• Your instructions
Reproduce the full set of records that follow, exactly as shown.
····················
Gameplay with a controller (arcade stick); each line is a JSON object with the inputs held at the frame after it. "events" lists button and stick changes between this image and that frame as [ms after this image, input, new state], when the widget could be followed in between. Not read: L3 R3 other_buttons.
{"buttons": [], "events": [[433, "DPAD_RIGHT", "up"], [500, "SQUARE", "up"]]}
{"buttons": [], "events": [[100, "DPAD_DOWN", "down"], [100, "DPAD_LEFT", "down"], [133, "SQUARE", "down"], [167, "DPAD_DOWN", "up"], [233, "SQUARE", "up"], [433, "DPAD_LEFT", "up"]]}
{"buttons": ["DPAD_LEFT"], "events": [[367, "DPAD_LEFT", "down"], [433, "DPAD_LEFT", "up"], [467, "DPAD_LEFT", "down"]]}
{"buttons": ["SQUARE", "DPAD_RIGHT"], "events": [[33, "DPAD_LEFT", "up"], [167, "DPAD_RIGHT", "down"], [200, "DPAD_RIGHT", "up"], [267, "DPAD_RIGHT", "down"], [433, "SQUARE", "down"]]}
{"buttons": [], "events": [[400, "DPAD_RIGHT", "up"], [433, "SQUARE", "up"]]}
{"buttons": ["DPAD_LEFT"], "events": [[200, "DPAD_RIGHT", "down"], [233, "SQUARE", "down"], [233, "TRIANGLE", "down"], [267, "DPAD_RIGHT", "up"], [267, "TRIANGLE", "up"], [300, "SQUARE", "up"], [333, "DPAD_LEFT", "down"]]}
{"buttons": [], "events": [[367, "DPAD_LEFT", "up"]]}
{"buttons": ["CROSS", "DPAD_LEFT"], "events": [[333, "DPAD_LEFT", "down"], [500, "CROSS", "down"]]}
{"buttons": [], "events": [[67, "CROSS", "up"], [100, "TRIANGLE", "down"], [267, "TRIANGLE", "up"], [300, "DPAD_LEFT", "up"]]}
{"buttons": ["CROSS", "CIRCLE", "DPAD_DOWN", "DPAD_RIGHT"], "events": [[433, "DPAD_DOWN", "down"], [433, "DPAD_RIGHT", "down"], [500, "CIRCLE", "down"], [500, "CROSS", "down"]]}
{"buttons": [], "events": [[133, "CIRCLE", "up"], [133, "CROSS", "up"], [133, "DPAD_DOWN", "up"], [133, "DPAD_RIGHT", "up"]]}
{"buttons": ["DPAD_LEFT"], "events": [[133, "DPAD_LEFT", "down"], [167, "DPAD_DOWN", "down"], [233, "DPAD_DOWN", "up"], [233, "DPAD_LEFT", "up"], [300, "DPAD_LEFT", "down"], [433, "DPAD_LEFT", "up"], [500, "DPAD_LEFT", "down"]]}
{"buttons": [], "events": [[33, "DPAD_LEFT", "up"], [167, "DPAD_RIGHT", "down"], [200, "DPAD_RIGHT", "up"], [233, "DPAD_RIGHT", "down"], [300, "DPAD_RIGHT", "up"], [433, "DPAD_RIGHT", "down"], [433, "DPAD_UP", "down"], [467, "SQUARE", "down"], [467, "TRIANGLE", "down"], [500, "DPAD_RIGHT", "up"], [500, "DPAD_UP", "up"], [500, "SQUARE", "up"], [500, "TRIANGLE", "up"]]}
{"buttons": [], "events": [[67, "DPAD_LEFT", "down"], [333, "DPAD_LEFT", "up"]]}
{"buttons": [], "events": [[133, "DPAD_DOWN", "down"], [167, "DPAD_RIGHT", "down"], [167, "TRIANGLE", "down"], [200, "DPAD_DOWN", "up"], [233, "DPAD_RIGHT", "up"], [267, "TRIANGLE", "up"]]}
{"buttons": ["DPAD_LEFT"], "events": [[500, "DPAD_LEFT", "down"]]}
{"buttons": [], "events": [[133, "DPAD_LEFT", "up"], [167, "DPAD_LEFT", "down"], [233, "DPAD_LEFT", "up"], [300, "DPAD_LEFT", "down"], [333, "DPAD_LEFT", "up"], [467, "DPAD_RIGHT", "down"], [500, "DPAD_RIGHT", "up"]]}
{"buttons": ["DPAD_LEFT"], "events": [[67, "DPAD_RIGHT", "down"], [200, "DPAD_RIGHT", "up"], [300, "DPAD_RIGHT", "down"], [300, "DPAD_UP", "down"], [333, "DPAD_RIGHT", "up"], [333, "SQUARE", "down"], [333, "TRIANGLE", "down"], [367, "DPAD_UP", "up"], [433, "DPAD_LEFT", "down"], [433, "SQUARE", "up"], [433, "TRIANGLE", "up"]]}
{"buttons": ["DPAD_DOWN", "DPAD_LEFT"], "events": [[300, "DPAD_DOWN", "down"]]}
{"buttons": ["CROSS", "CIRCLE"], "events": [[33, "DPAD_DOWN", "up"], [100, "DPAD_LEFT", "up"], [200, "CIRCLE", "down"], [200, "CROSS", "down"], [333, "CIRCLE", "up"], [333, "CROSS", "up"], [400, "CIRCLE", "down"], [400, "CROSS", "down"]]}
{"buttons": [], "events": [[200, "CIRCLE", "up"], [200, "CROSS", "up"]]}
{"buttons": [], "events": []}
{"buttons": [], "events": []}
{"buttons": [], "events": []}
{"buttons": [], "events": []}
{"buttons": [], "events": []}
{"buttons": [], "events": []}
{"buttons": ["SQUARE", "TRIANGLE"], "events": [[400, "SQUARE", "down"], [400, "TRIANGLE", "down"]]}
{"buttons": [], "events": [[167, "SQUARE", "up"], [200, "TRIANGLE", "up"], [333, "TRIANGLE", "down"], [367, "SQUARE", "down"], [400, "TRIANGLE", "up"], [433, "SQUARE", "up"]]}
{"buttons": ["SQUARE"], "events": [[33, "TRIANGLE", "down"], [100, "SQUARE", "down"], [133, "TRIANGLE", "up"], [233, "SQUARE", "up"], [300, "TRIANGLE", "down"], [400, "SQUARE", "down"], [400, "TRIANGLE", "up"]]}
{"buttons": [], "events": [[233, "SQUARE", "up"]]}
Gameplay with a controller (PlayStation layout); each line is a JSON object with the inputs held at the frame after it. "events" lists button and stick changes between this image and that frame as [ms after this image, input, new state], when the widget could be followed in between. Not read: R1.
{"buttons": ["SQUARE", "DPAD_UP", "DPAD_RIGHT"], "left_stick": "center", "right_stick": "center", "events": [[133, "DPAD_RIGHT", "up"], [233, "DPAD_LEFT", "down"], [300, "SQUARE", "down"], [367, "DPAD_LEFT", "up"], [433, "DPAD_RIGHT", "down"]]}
····················
• Task response
Gameplay with a controller (arcade stick); each line is a JSON object with the inputs held at the frame after it. "events" lists button and stick changes between this image and that frame as [ms after this image, input, new state], when the widget could be followed in between. Not read: L3 R3 other_buttons.
{"buttons": [], "events": [[433, "DPAD_RIGHT", "up"], [500, "SQUARE", "up"]]}
{"buttons": [], "events": [[100, "DPAD_DOWN", "down"], [100, "DPAD_LEFT", "down"], [133, "SQUARE", "down"], [167, "DPAD_DOWN", "up"], [233, "SQUARE", "up"], [433, "DPAD_LEFT", "up"]]}
{"buttons": ["DPAD_LEFT"], "events": [[367, "DPAD_LEFT", "down"], [433, "DPAD_LEFT", "up"], [467, "DPAD_LEFT", "down"]]}
{"buttons": ["SQUARE", "DPAD_RIGHT"], "events": [[33, "DPAD_LEFT", "up"], [167, "DPAD_RIGHT", "down"], [200, "DPAD_RIGHT", "up"], [267, "DPAD_RIGHT", "down"], [433, "SQUARE", "down"]]}
{"buttons": [], "events": [[400, "DPAD_RIGHT", "up"], [433, "SQUARE", "up"]]}
{"buttons": ["DPAD_LEFT"], "events": [[200, "DPAD_RIGHT", "down"], [233, "SQUARE", "down"], [233, "TRIANGLE", "down"], [267, "DPAD_RIGHT", "up"], [267, "TRIANGLE", "up"], [300, "SQUARE", "up"], [333, "DPAD_LEFT", "down"]]}
{"buttons": [], "events": [[367, "DPAD_LEFT", "up"]]}
{"buttons": ["CROSS", "DPAD_LEFT"], "events": [[333, "DPAD_LEFT", "down"], [500, "CROSS", "down"]]}
{"buttons": [], "events": [[67, "CROSS", "up"], [100, "TRIANGLE", "down"], [267, "TRIANGLE", "up"], [300, "DPAD_LEFT", "up"]]}
{"buttons": ["CROSS", "CIRCLE", "DPAD_DOWN", "DPAD_RIGHT"], "events": [[433, "DPAD_DOWN", "down"], [433, "DPAD_RIGHT", "down"], [500, "CIRCLE", "down"], [500, "CROSS", "down"]]}
{"buttons": [], "events": [[133, "CIRCLE", "up"], [133, "CROSS", "up"], [133, "DPAD_DOWN", "up"], [133, "DPAD_RIGHT", "up"]]}
{"buttons": ["DPAD_LEFT"], "events": [[133, "DPAD_LEFT", "down"], [167, "DPAD_DOWN", "down"], [233, "DPAD_DOWN", "up"], [233, "DPAD_LEFT", "up"], [300, "DPAD_LEFT", "down"], [433, "DPAD_LEFT", "up"], [500, "DPAD_LEFT", "down"]]}
{"buttons": [], "events": [[33, "DPAD_LEFT", "up"], [167, "DPAD_RIGHT", "down"], [200, "DPAD_RIGHT", "up"], [233, "DPAD_RIGHT", "down"], [300, "DPAD_RIGHT", "up"], [433, "DPAD_RIGHT", "down"], [433, "DPAD_UP", "down"], [467, "SQUARE", "down"], [467, "TRIANGLE", "down"], [500, "DPAD_RIGHT", "up"], [500, "DPAD_UP", "up"], [500, "SQUARE", "up"], [500, "TRIANGLE", "up"]]}
{"buttons": [], "events": [[67, "DPAD_LEFT", "down"], [333, "DPAD_LEFT", "up"]]}
{"buttons": [], "events": [[133, "DPAD_DOWN", "down"], [167, "DPAD_RIGHT", "down"], [167, "TRIANGLE", "down"], [200, "DPAD_DOWN", "up"], [233, "DPAD_RIGHT", "up"], [267, "TRIANGLE", "up"]]}
{"buttons": ["DPAD_LEFT"], "events": [[500, "DPAD_LEFT", "down"]]}
{"buttons": [], "events": [[133, "DPAD_LEFT", "up"], [167, "DPAD_LEFT", "down"], [233, "DPAD_LEFT", "up"], [300, "DPAD_LEFT", "down"], [333, "DPAD_LEFT", "up"], [467, "DPAD_RIGHT", "down"], [500, "DPAD_RIGHT", "up"]]}
{"buttons": ["DPAD_LEFT"], "events": [[67, "DPAD_RIGHT", "down"], [200, "DPAD_RIGHT", "up"], [300, "DPAD_RIGHT", "down"], [300, "DPAD_UP", "down"], [333, "DPAD_RIGHT", "up"], [333, "SQUARE", "down"], [333, "TRIANGLE", "down"], [367, "DPAD_UP", "up"], [433, "DPAD_LEFT", "down"], [433, "SQUARE", "up"], [433, "TRIANGLE", "up"]]}
{"buttons": ["DPAD_DOWN", "DPAD_LEFT"], "events": [[300, "DPAD_DOWN", "down"]]}
{"buttons": ["CROSS", "CIRCLE"], "events": [[33, "DPAD_DOWN", "up"], [100, "DPAD_LEFT", "up"], [200, "CIRCLE", "down"], [200, "CROSS", "down"], [333, "CIRCLE", "up"], [333, "CROSS", "up"], [400, "CIRCLE", "down"], [400, "CROSS", "down"]]}
{"buttons": [], "events": [[200, "CIRCLE", "up"], [200, "CROSS", "up"]]}
{"buttons": [], "events": []}
{"buttons": [], "events": []}
{"buttons": [], "events": []}
{"buttons": [], "events": []}
{"buttons": [], "events": []}
{"buttons": [], "events": []}
{"buttons": ["SQUARE", "TRIANGLE"], "events": [[400, "SQUARE", "down"], [400, "TRIANGLE", "down"]]}
{"buttons": [], "events": [[167, "SQUARE", "up"], [200, "TRIANGLE", "up"], [333, "TRIANGLE", "down"], [367, "SQUARE", "down"], [400, "TRIANGLE", "up"], [433, "SQUARE", "up"]]}
{"buttons": ["SQUARE"], "events": [[33, "TRIANGLE", "down"], [100, "SQUARE", "down"], [133, "TRIANGLE", "up"], [233, "SQUARE", "up"], [300, "TRIANGLE", "down"], [400, "SQUARE", "down"], [400, "TRIANGLE", "up"]]}
{"buttons": [], "events": [[233, "SQUARE", "up"]]}
Gameplay with a controller (PlayStation layout); each line is a JSON object with the inputs held at the frame after it. "events" lists button and stick changes between this image and that frame as [ms after this image, input, new state], when the widget could be followed in between. Not read: R1.
{"buttons": ["SQUARE", "DPAD_UP", "DPAD_RIGHT"], "left_stick": "center", "right_stick": "center", "events": [[133, "DPAD_RIGHT", "up"], [233, "DPAD_LEFT", "down"], [300, "SQUARE", "down"], [367, "DPAD_LEFT", "up"], [433, "DPAD_RIGHT", "down"]]}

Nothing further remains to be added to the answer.